THE DATA START

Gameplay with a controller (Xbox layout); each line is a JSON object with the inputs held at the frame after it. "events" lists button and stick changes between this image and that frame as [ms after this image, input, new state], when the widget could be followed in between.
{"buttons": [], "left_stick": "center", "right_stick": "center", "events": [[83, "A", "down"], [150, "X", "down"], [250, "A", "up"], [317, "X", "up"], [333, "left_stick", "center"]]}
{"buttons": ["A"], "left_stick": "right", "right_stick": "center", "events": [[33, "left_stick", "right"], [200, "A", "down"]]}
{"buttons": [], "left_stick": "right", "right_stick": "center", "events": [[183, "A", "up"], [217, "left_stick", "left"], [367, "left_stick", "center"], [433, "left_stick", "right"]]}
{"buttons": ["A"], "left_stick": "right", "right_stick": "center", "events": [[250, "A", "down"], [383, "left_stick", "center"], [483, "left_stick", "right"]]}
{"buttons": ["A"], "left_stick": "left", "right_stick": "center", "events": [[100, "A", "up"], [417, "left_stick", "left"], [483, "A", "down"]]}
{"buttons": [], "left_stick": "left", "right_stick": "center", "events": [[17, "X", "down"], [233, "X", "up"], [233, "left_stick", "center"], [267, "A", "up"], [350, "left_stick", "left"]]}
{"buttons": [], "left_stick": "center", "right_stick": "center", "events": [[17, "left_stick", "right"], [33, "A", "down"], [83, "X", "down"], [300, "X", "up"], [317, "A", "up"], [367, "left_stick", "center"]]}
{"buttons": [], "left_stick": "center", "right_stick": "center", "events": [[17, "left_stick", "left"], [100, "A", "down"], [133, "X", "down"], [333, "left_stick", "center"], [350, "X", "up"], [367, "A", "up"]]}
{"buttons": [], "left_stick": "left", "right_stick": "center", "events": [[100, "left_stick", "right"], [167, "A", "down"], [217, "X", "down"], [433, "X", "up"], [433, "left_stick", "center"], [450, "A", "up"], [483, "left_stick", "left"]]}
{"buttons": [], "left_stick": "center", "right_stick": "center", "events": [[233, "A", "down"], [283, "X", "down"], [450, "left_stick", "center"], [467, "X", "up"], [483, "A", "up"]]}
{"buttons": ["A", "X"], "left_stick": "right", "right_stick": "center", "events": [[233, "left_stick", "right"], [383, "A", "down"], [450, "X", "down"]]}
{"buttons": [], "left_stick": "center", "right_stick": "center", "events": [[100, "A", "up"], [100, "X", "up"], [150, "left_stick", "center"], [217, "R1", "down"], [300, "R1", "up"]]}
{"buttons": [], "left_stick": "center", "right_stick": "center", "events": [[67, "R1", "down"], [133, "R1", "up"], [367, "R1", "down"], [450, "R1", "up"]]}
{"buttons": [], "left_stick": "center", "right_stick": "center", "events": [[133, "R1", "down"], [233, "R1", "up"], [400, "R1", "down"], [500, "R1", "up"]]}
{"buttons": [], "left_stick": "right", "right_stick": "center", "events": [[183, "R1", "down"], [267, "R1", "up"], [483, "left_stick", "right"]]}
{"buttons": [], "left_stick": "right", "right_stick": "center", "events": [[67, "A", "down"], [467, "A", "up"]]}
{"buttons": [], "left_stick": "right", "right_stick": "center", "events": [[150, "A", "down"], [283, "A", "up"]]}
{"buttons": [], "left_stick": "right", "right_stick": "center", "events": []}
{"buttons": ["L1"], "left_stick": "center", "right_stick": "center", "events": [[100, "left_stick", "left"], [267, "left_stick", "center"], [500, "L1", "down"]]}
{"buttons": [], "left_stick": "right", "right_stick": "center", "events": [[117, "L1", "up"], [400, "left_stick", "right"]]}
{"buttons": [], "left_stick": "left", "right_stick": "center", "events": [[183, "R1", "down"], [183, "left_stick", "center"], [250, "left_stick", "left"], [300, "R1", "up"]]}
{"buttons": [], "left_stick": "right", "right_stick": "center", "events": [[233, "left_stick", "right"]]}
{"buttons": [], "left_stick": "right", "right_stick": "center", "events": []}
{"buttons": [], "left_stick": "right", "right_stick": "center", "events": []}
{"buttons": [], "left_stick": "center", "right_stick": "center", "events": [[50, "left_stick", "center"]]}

THE DATA END

EXERCISE DIRECTIONS: Each record is to be transcribed exactly and in full.

TASK RESULT:
Gameplay with a controller (Xbox layout); each line is a JSON object with the inputs held at the frame after it. "events" lists button and stick changes between this image and that frame as [ms after this image, input, new state], when the widget could be followed in between.
{"buttons": [], "left_stick": "center", "right_stick": "center", "events": [[83, "A", "down"], [150, "X", "down"], [250, "A", "up"], [317, "X", "up"], [333, "left_stick", "center"]]}
{"buttons": ["A"], "left_stick": "right", "right_stick": "center", "events": [[33, "left_stick", "right"], [200, "A", "down"]]}
{"buttons": [], "left_stick": "right", "right_stick": "center", "events": [[183, "A", "up"], [217, "left_stick", "left"], [367, "left_stick", "center"], [433, "left_stick", "right"]]}
{"buttons": ["A"], "left_stick": "right", "right_stick": "center", "events": [[250, "A", "down"], [383, "left_stick", "center"], [483, "left_stick", "right"]]}
{"buttons": ["A"], "left_stick": "left", "right_stick": "center", "events": [[100, "A", "up"], [417, "left_stick", "left"], [483, "A", "down"]]}
{"buttons": [], "left_stick": "left", "right_stick": "center", "events": [[17, "X", "down"], [233, "X", "up"], [233, "left_stick", "center"], [267, "A", "up"], [350, "left_stick", "left"]]}
{"buttons": [], "left_stick": "center", "right_stick": "center", "events": [[17, "left_stick", "right"], [33, "A", "down"], [83, "X", "down"], [300, "X", "up"], [317, "A", "up"], [367, "left_stick", "center"]]}
{"buttons": [], "left_stick": "center", "right_stick": "center", "events": [[17, "left_stick", "left"], [100, "A", "down"], [133, "X", "down"], [333, "left_stick", "center"], [350, "X", "up"], [367, "A", "up"]]}
{"buttons": [], "left_stick": "left", "right_stick": "center", "events": [[100, "left_stick", "right"], [167, "A", "down"], [217, "X", "down"], [433, "X", "up"], [433, "left_stick", "center"], [450, "A", "up"], [483, "left_stick", "left"]]}
{"buttons": [], "left_stick": "center", "right_stick": "center", "events": [[233, "A", "down"], [283, "X", "down"], [450, "left_stick", "center"], [467, "X", "up"], [483, "A", "up"]]}
{"buttons": ["A", "X"], "left_stick": "right", "right_stick": "center", "events": [[233, "left_stick", "right"], [383, "A", "down"], [450, "X", "down"]]}
{"buttons": [], "left_stick": "center", "right_stick": "center", "events": [[100, "A", "up"], [100, "X", "up"], [150, "left_stick", "center"], [217, "R1", "down"], [300, "R1", "up"]]}
{"buttons": [], "left_stick": "center", "right_stick": "center", "events": [[67, "R1", "down"], [133, "R1", "up"], [367, "R1", "down"], [450, "R1", "up"]]}
{"buttons": [], "left_stick": "center", "right_stick": "center", "events": [[133, "R1", "down"], [233, "R1", "up"], [400, "R1", "down"], [500, "R1", "up"]]}
{"buttons": [], "left_stick": "right", "right_stick": "center", "events": [[183, "R1", "down"], [267, "R1", "up"], [483, "left_stick", "right"]]}
{"buttons": [], "left_stick": "right", "right_stick": "center", "events": [[67, "A", "down"], [467, "A", "up"]]}
{"buttons": [], "left_stick": "right", "right_stick": "center", "events": [[150, "A", "down"], [283, "A", "up"]]}
{"buttons": [], "left_stick": "right", "right_stick": "center", "events": []}
{"buttons": ["L1"], "left_stick": "center", "right_stick": "center", "events": [[100, "left_stick", "left"], [267, "left_stick", "center"], [500, "L1", "down"]]}
{"buttons": [], "left_stick": "right", "right_stick": "center", "events": [[117, "L1", "up"], [400, "left_stick", "right"]]}
{"buttons": [], "left_stick": "left", "right_stick": "center", "events": [[183, "R1", "down"], [183, "left_stick", "center"], [250, "left_stick", "left"], [300, "R1", "up"]]}
{"buttons": [], "left_stick": "right", "right_stick": "center", "events": [[233, "left_stick", "right"]]}
{"buttons": [], "left_stick": "right", "right_stick": "center", "events": []}
{"buttons": [], "left_stick": "right", "right_stick": "center", "events": []}
{"buttons": [], "left_stick": "center", "right_stick": "center", "events": [[50, "left_stick", "center"]]}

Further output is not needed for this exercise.